You want to make them comfortable so they'll be able to talk to you, and you want to let them know that you're here to help them. You sort of feel them out to see what it is they want and if they don't know you give them all the choices they have ... it's OK to do whatever they want to do. My brother and I have always approached this like there's nothing that we won't do for you. We never want to tell people no.

Do you think America's relationship with death is healthy? Has it changed over the years?

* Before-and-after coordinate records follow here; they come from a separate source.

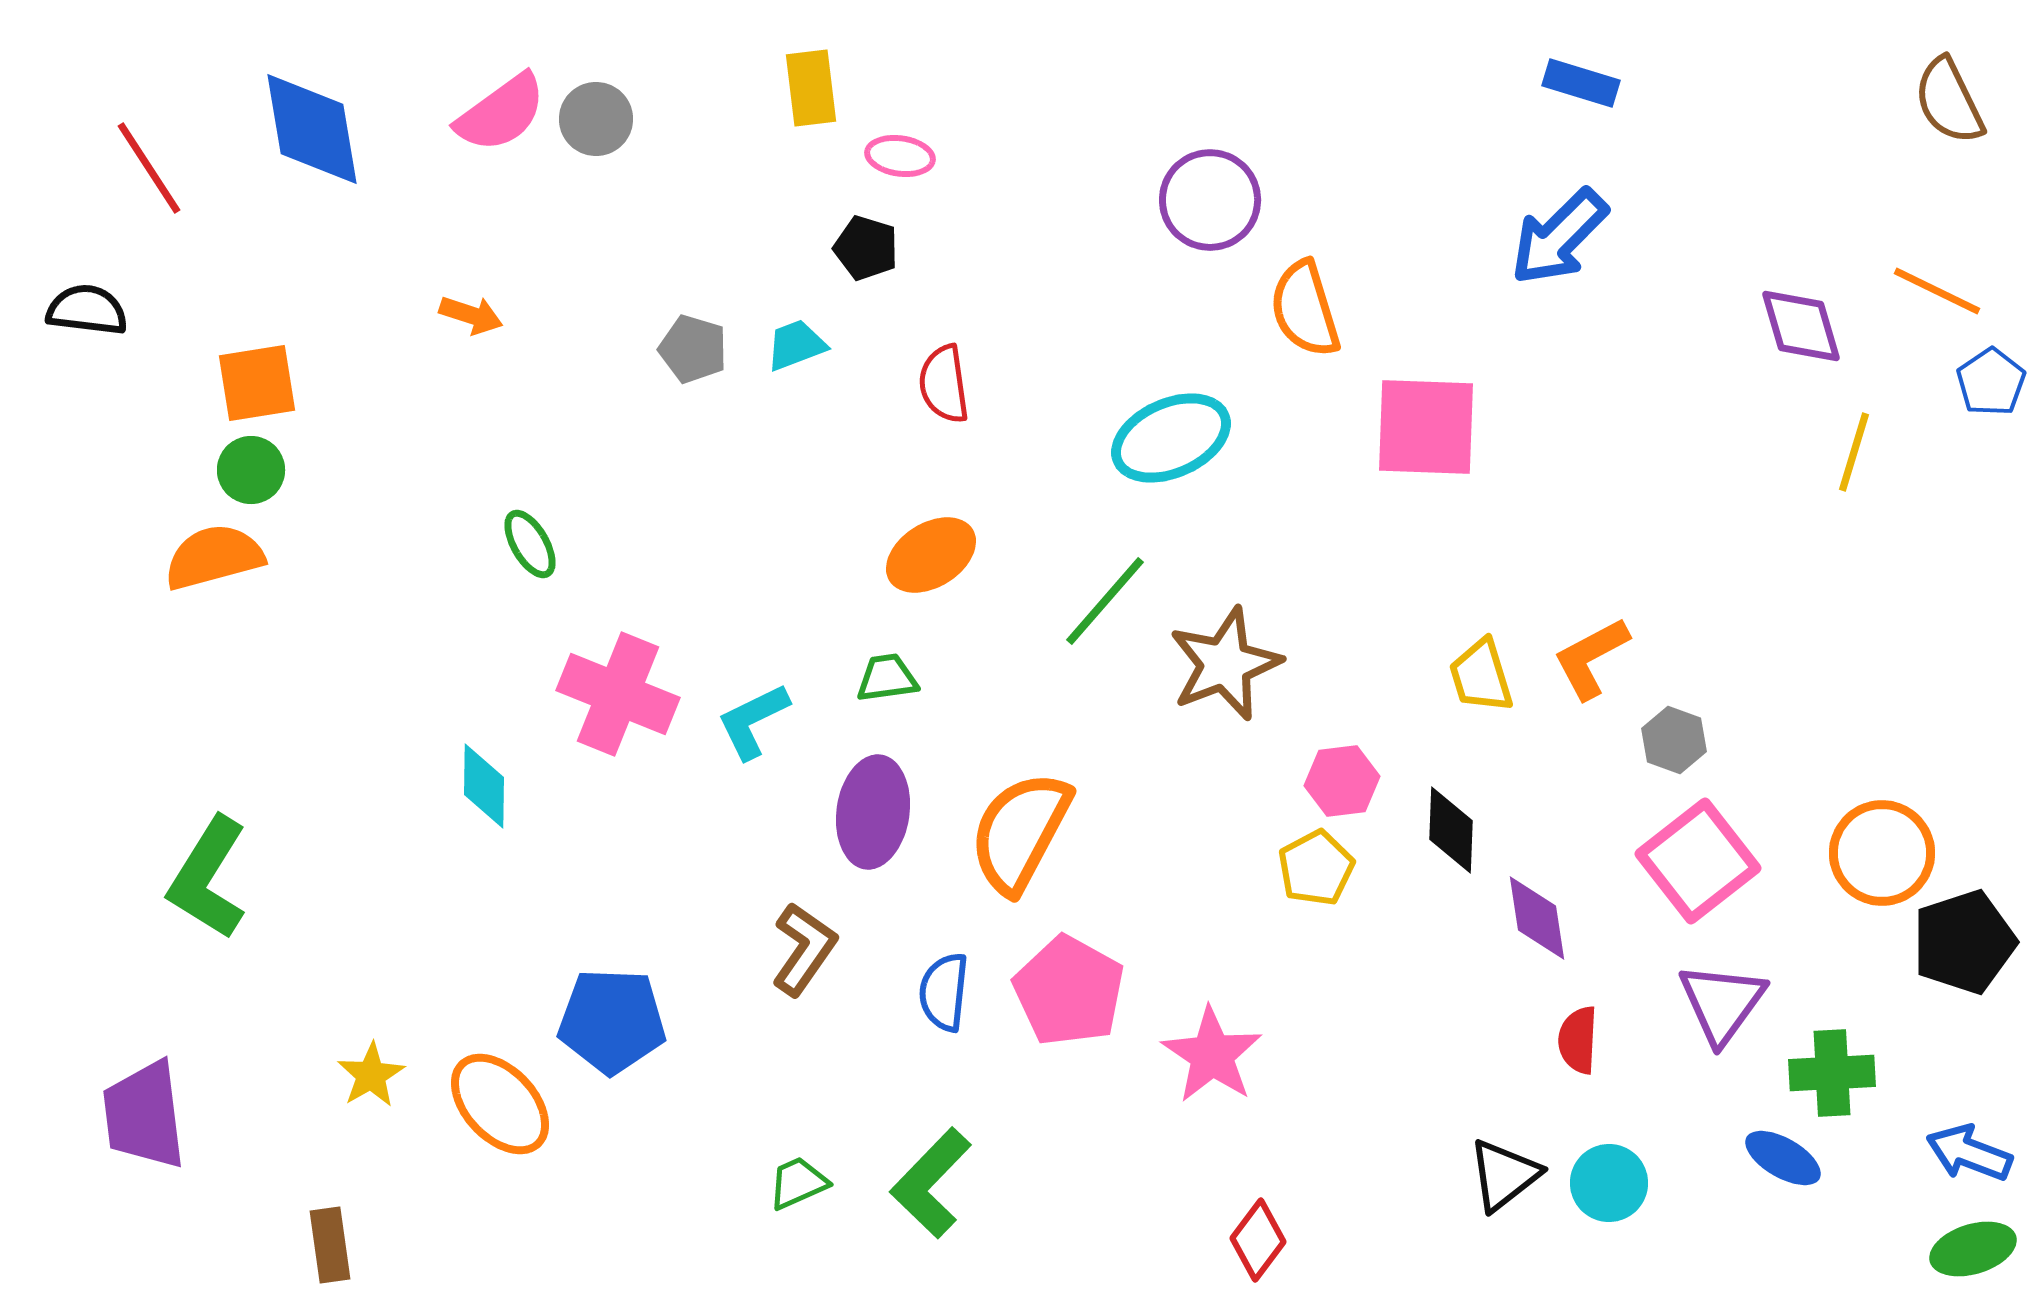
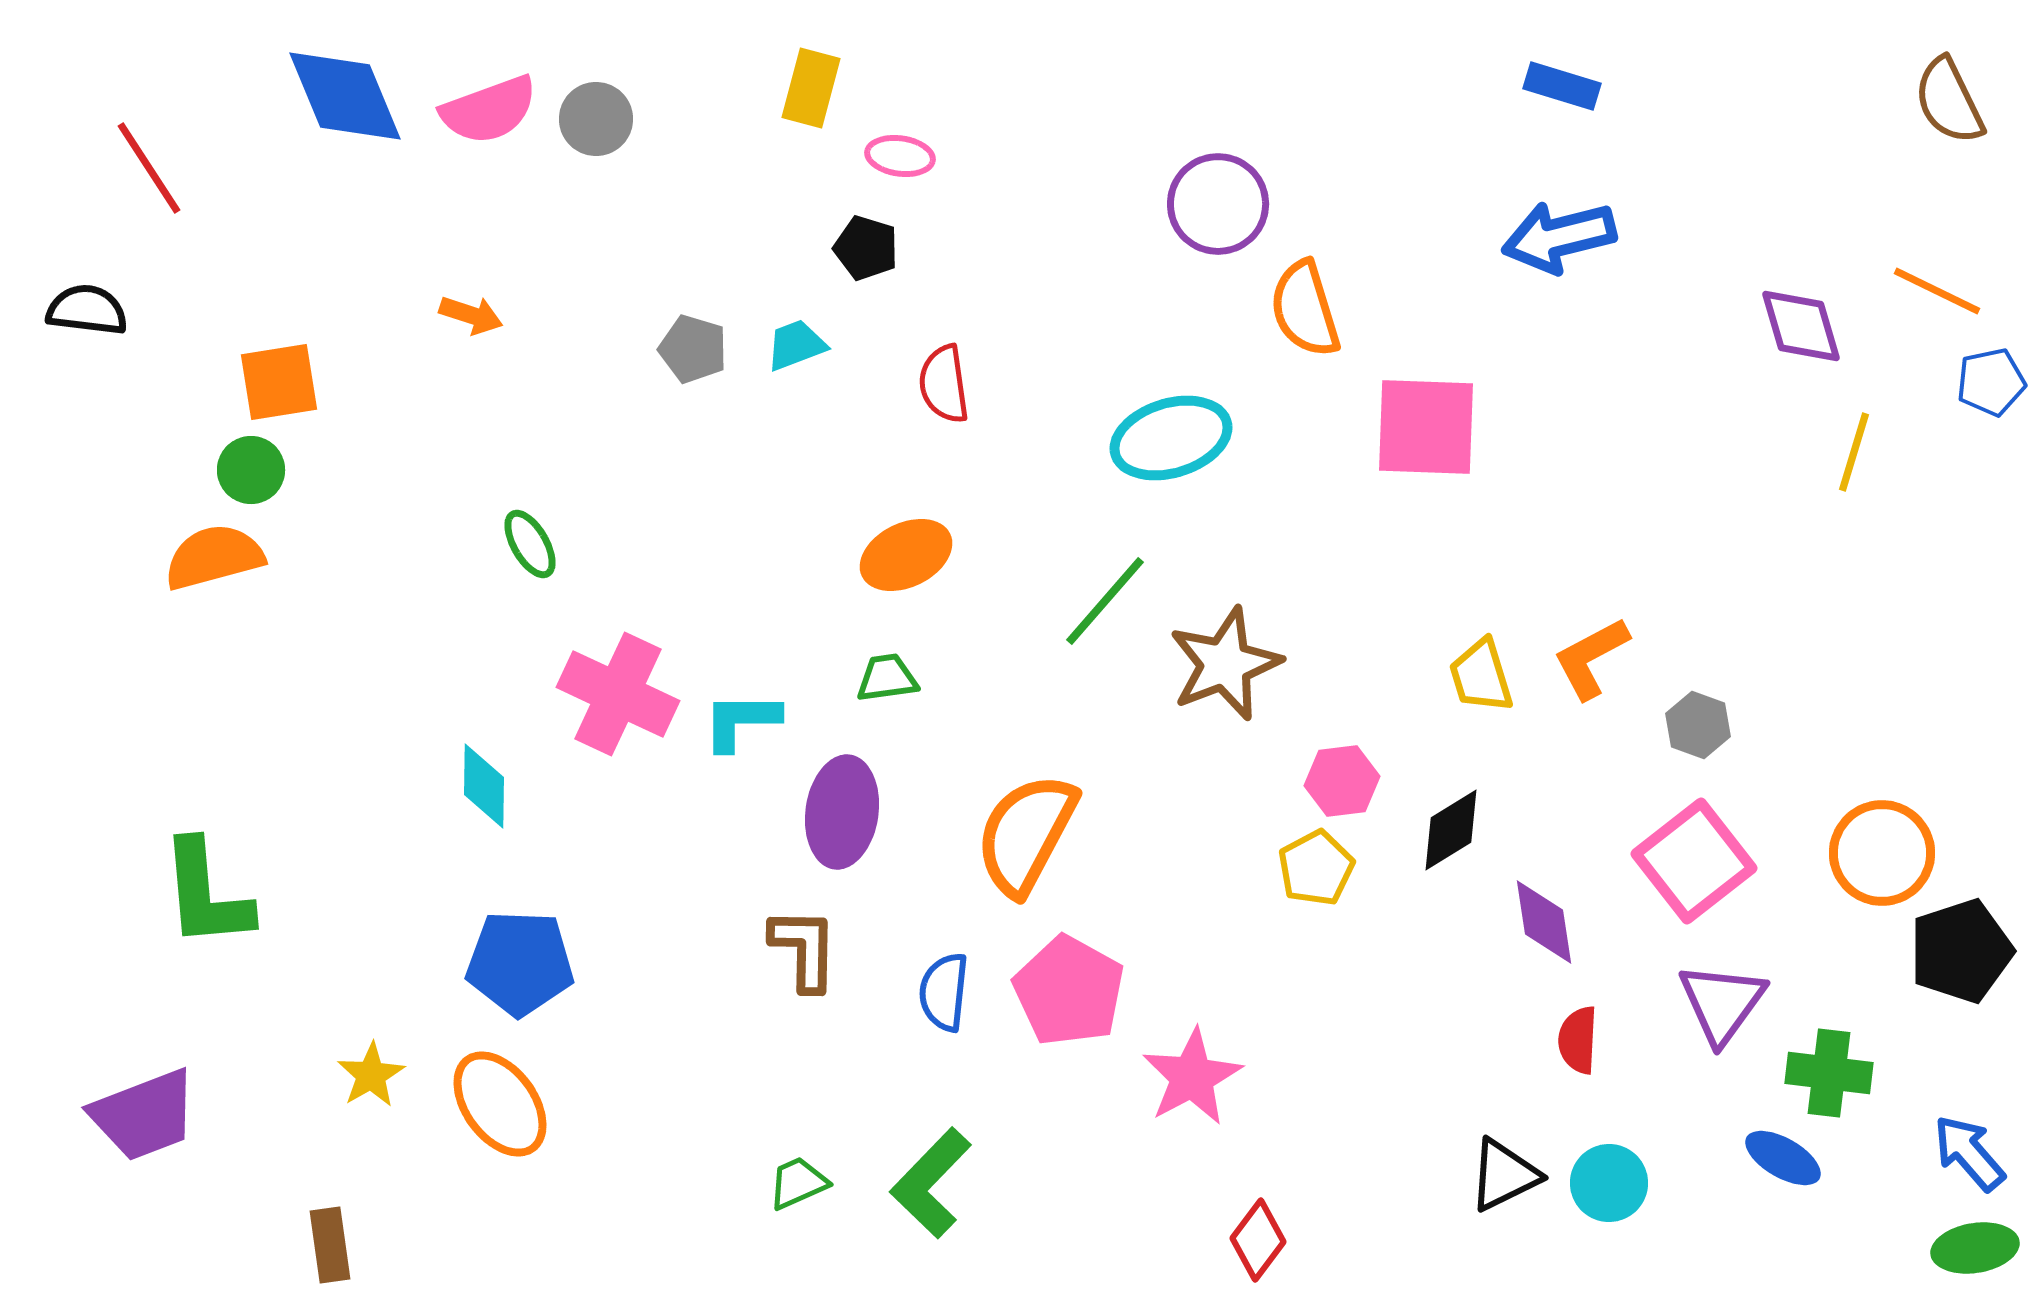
blue rectangle at (1581, 83): moved 19 px left, 3 px down
yellow rectangle at (811, 88): rotated 22 degrees clockwise
pink semicircle at (501, 113): moved 12 px left, 3 px up; rotated 16 degrees clockwise
blue diamond at (312, 129): moved 33 px right, 33 px up; rotated 13 degrees counterclockwise
purple circle at (1210, 200): moved 8 px right, 4 px down
blue arrow at (1559, 237): rotated 31 degrees clockwise
blue pentagon at (1991, 382): rotated 22 degrees clockwise
orange square at (257, 383): moved 22 px right, 1 px up
cyan ellipse at (1171, 438): rotated 7 degrees clockwise
orange ellipse at (931, 555): moved 25 px left; rotated 6 degrees clockwise
pink cross at (618, 694): rotated 3 degrees clockwise
cyan L-shape at (753, 721): moved 12 px left; rotated 26 degrees clockwise
gray hexagon at (1674, 740): moved 24 px right, 15 px up
purple ellipse at (873, 812): moved 31 px left
black diamond at (1451, 830): rotated 56 degrees clockwise
orange semicircle at (1020, 832): moved 6 px right, 2 px down
pink square at (1698, 861): moved 4 px left
green L-shape at (208, 878): moved 2 px left, 16 px down; rotated 37 degrees counterclockwise
purple diamond at (1537, 918): moved 7 px right, 4 px down
black pentagon at (1964, 942): moved 3 px left, 9 px down
brown L-shape at (804, 949): rotated 34 degrees counterclockwise
blue pentagon at (612, 1021): moved 92 px left, 58 px up
pink star at (1212, 1055): moved 20 px left, 22 px down; rotated 10 degrees clockwise
green cross at (1832, 1073): moved 3 px left; rotated 10 degrees clockwise
orange ellipse at (500, 1104): rotated 7 degrees clockwise
purple trapezoid at (144, 1115): rotated 104 degrees counterclockwise
blue arrow at (1969, 1153): rotated 28 degrees clockwise
black triangle at (1504, 1175): rotated 12 degrees clockwise
green ellipse at (1973, 1249): moved 2 px right, 1 px up; rotated 8 degrees clockwise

I think there are some ethnic groups that do really, really well with death because they involve their children from an early age, so they get to know that this is just a part of life and some day they are going to die. I'd say most people seem to be able to deal with it and have a healthy enough attitude. There are going to be people who don't and you wish there was something that could be done for them.

(America's relationship with death) has certainly changed. When I first started 37 years ago, people dealt with death by having more funerals. Then the cremation societies came into existence and basically their approach was funerals aren't fun, they aren't enjoyable, so why do it? Have your loved one cremated. For people who have a hard time at funerals, that was kind of a nice, easy way of dealing with it. Then, after a while, the same cremation societies realized it wasn't good to be telling people not to do it. Because it's not fun wasn't a good approach. They needed something to memorialize their loved one.

I think it's better now because most people find some need to memorialize and have a service and recognize that someone's dead. There are still some people that choose not to do that and it's fine.

How would you categorize the importance of memorializing? It's kind of this ancient thing that people have been doing for so long, and sometimes with traditions we do things without thinking of the importance.

In the old days, funerals were (standard) - we're going to take care of your mom, we're going to embalm her, dress her, do her hair and put her in a casket. Then the minister is going to come and do something and then we'll go the cemetery. Now people understand there's so much more they can do. Let's say we're having a cremation first and then having a memorial service. Now it's like, where are we going to do this? I went to a memorial service for a friend of mine and it was in her home. People brought food to share. People shared stories. There were lots of pictures and albums out, so you could see this person's life. So you could start to get a sense of what's available.